Chapter 6. High availability

6.1. High availability overview

The term high availability refers to a system that is capable of remaining operational, even when part of that system fails or is taken offline. With Broker on OCP, specifically, HA refers to both maintaining the availability of brokers and the integrity of the messaging data if a broker fails.

In an HA configuration on AMQ Broker on OpenShift Container Platform, you run multiple instances of a broker pod simultaneously. Each individual broker pod writes its message data to a persistent volume (PVs), which logically define the storage volumes in the system. If a broker pod fails or is taken offline, the message data stored in that PV is redistributed to an alternative available broker, which then stores it in its own PV.

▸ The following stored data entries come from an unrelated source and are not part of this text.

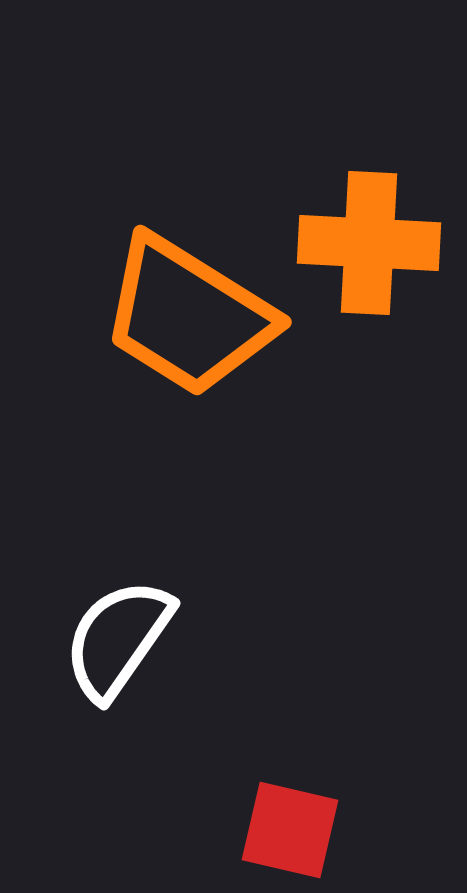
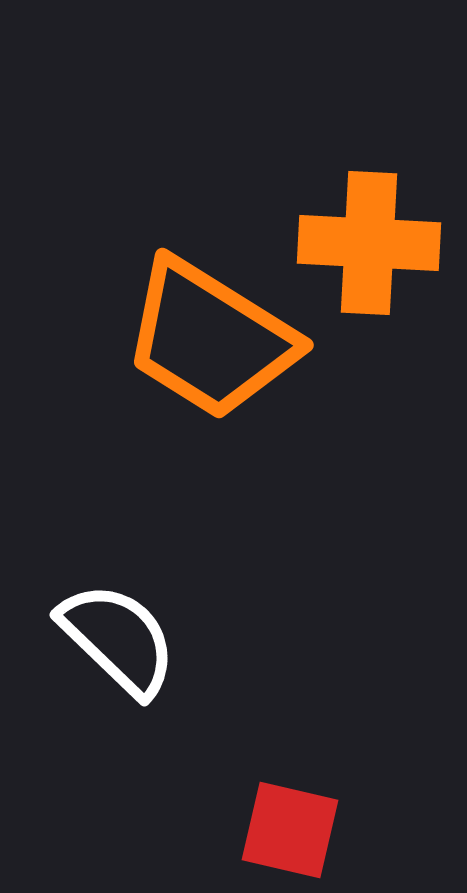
orange trapezoid: moved 22 px right, 23 px down
white semicircle: rotated 99 degrees clockwise
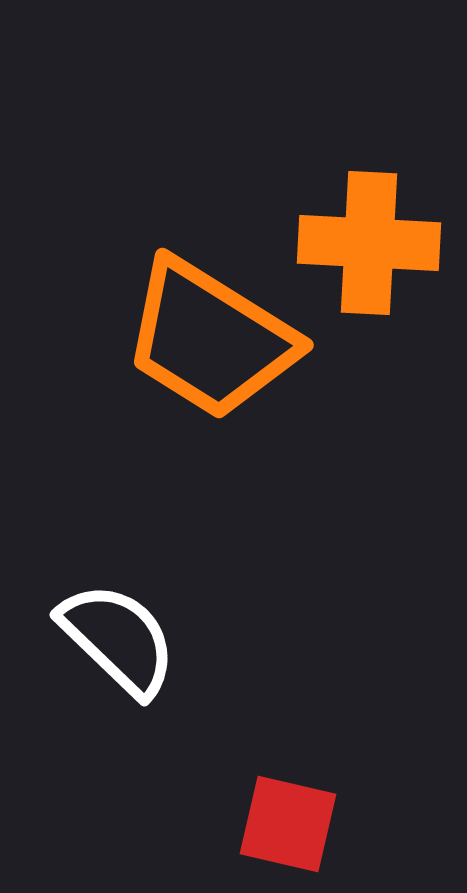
red square: moved 2 px left, 6 px up
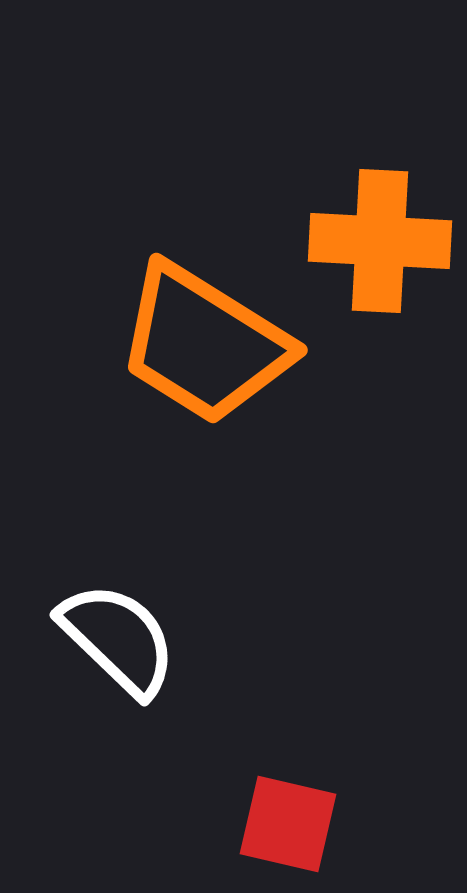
orange cross: moved 11 px right, 2 px up
orange trapezoid: moved 6 px left, 5 px down
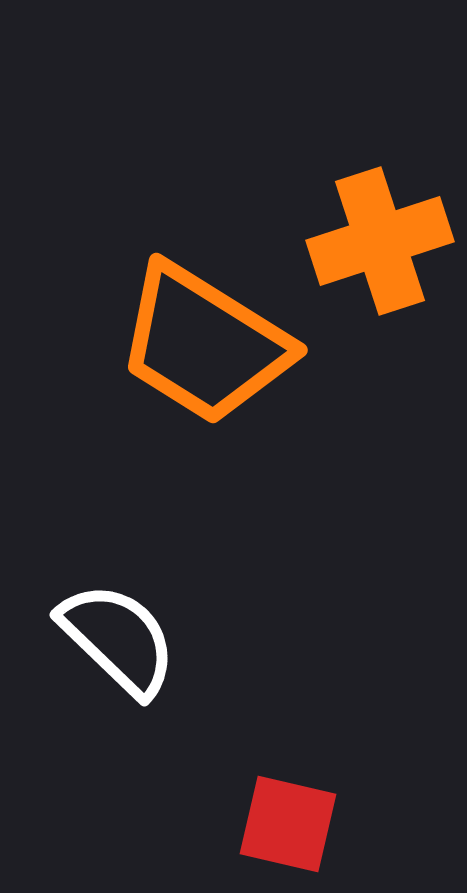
orange cross: rotated 21 degrees counterclockwise
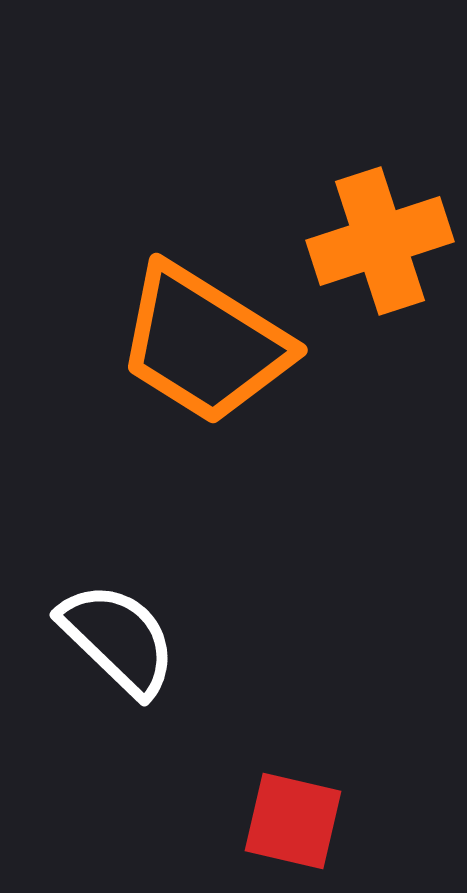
red square: moved 5 px right, 3 px up
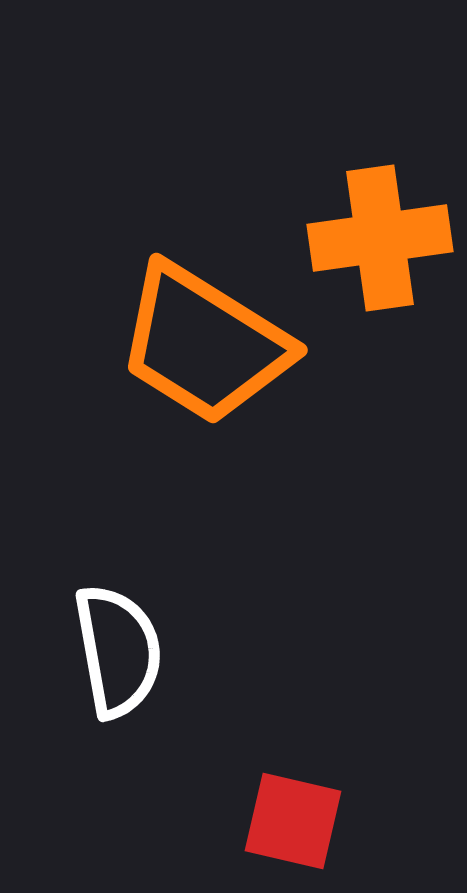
orange cross: moved 3 px up; rotated 10 degrees clockwise
white semicircle: moved 12 px down; rotated 36 degrees clockwise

Figure 6.1. StatefulSet working normally

ah ocp pod draining

When you take a broker pod offline, the StatefulSet is scaled down and you must manage what happens to the message data in the unattached PV. To migrate the messages held in the PV associated with the now-offline pod, you use the scaledown controller. The process of migrating message data in this fashion is sometimes referred to as pod draining.

Additional resources

  • To enable High Availability on AMQ Broker on OpenShift Container Platform, use the StatefulSets tutorial.

6.2. Message migration

Pod draining is the method used to manage the integrity of messaging data in a Kubernetes StatefulSet. Pod draining is used for message migration, which refers to the removal and redistribution of "orphaned" messages from a persistent volume, due to broker pod failure or intentional scale down.

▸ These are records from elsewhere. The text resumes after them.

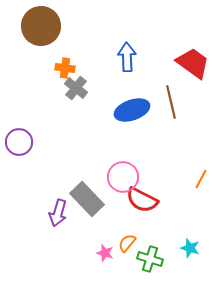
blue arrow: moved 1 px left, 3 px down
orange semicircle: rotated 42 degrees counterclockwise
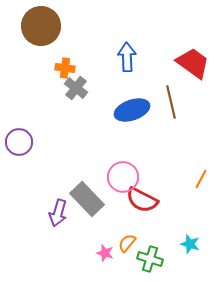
cyan star: moved 4 px up
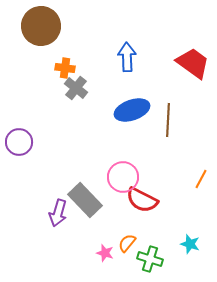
brown line: moved 3 px left, 18 px down; rotated 16 degrees clockwise
gray rectangle: moved 2 px left, 1 px down
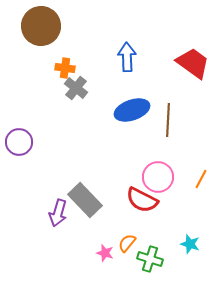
pink circle: moved 35 px right
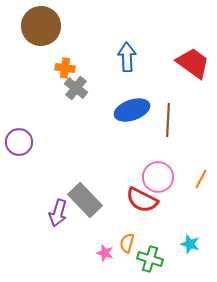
orange semicircle: rotated 24 degrees counterclockwise
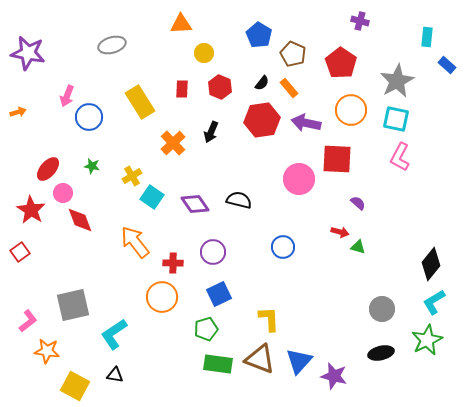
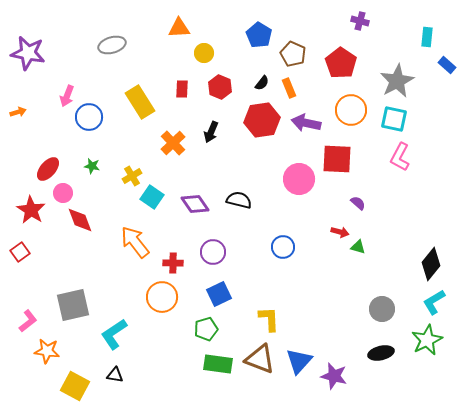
orange triangle at (181, 24): moved 2 px left, 4 px down
orange rectangle at (289, 88): rotated 18 degrees clockwise
cyan square at (396, 119): moved 2 px left
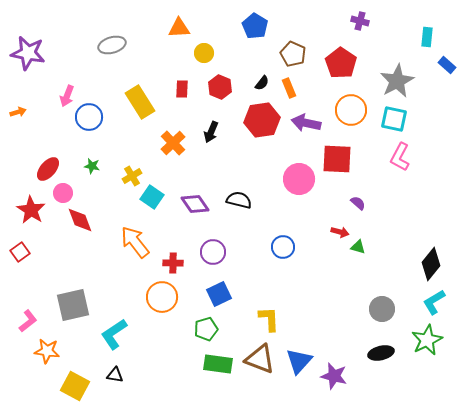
blue pentagon at (259, 35): moved 4 px left, 9 px up
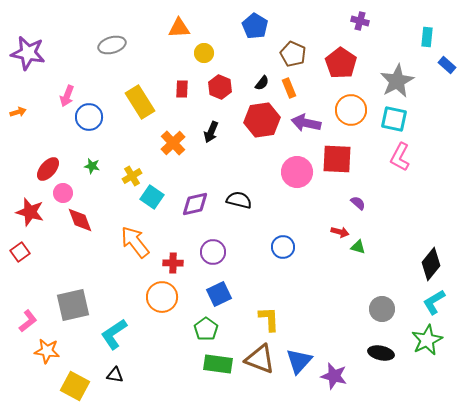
pink circle at (299, 179): moved 2 px left, 7 px up
purple diamond at (195, 204): rotated 68 degrees counterclockwise
red star at (31, 210): moved 1 px left, 2 px down; rotated 16 degrees counterclockwise
green pentagon at (206, 329): rotated 20 degrees counterclockwise
black ellipse at (381, 353): rotated 25 degrees clockwise
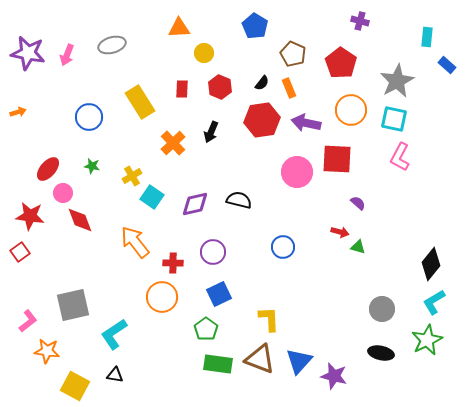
pink arrow at (67, 96): moved 41 px up
red star at (30, 212): moved 4 px down; rotated 8 degrees counterclockwise
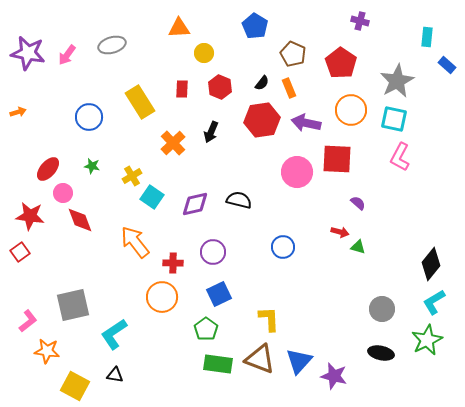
pink arrow at (67, 55): rotated 15 degrees clockwise
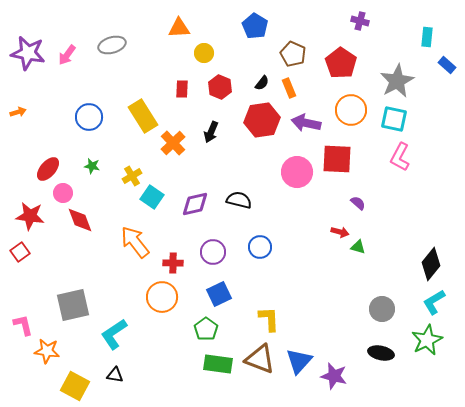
yellow rectangle at (140, 102): moved 3 px right, 14 px down
blue circle at (283, 247): moved 23 px left
pink L-shape at (28, 321): moved 5 px left, 4 px down; rotated 65 degrees counterclockwise
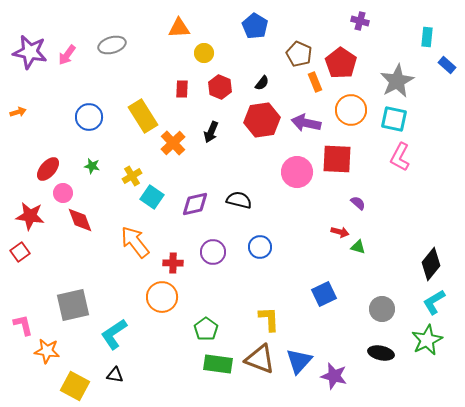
purple star at (28, 53): moved 2 px right, 1 px up
brown pentagon at (293, 54): moved 6 px right
orange rectangle at (289, 88): moved 26 px right, 6 px up
blue square at (219, 294): moved 105 px right
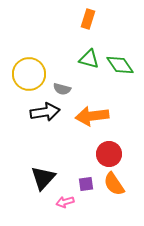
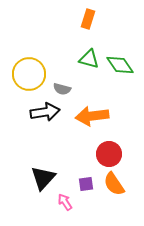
pink arrow: rotated 72 degrees clockwise
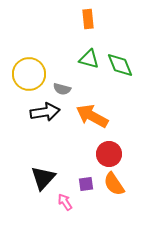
orange rectangle: rotated 24 degrees counterclockwise
green diamond: rotated 12 degrees clockwise
orange arrow: rotated 36 degrees clockwise
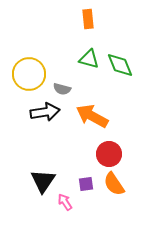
black triangle: moved 3 px down; rotated 8 degrees counterclockwise
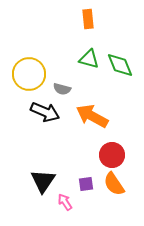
black arrow: rotated 32 degrees clockwise
red circle: moved 3 px right, 1 px down
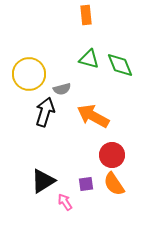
orange rectangle: moved 2 px left, 4 px up
gray semicircle: rotated 30 degrees counterclockwise
black arrow: rotated 96 degrees counterclockwise
orange arrow: moved 1 px right
black triangle: rotated 24 degrees clockwise
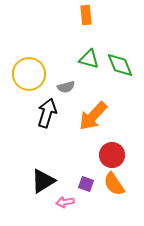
gray semicircle: moved 4 px right, 2 px up
black arrow: moved 2 px right, 1 px down
orange arrow: rotated 76 degrees counterclockwise
purple square: rotated 28 degrees clockwise
pink arrow: rotated 66 degrees counterclockwise
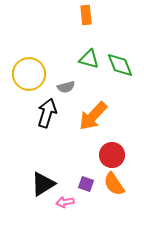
black triangle: moved 3 px down
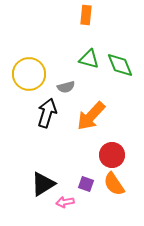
orange rectangle: rotated 12 degrees clockwise
orange arrow: moved 2 px left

Figure 6.2. One of the brokers has gone down

ah ocp pod draining 2

6.3. How does pod draining and message migration work?

A Kubernetes StatefulSet scaledown controller image exists for AMQ Broker on OpenShift Container Platform. It runs within the same project namespace as the broker pods.

The scaledown controller registers itself and listens for Kubernetes events that are related to persistent volume claims (PVCs) in the project (openshift) namespace.

The scaledown controller checks for PVCs that have been orphaned by looking at the ordinal on the volume claim. The ordinal on the volume claim is compared to the ordinal on the existing broker pods, which are part of the StatefulSet in the project namespace.

If the ordinal on the volume claim is greater than the ordinal on the existing broker pods, then the pod at that ordinal has been terminated and the data must be migrated to another broker.

When these conditions are met, a drainer pod is started. The drainer pod runs the broker and executes the message migration. Then the drainer pod identifies an alternative broker pod to which the orphaned PVC messages can be migrated.

Figure 6.3. The scaledown controller registers itself, deletes the PVC, and redistributes messages on the PersistentVolume.

ah ocp pod draining 3

After the messages are successfully migrated to an operational broker pod, the drainer pod shuts down and the scaledown controller removes the orphaned PVC.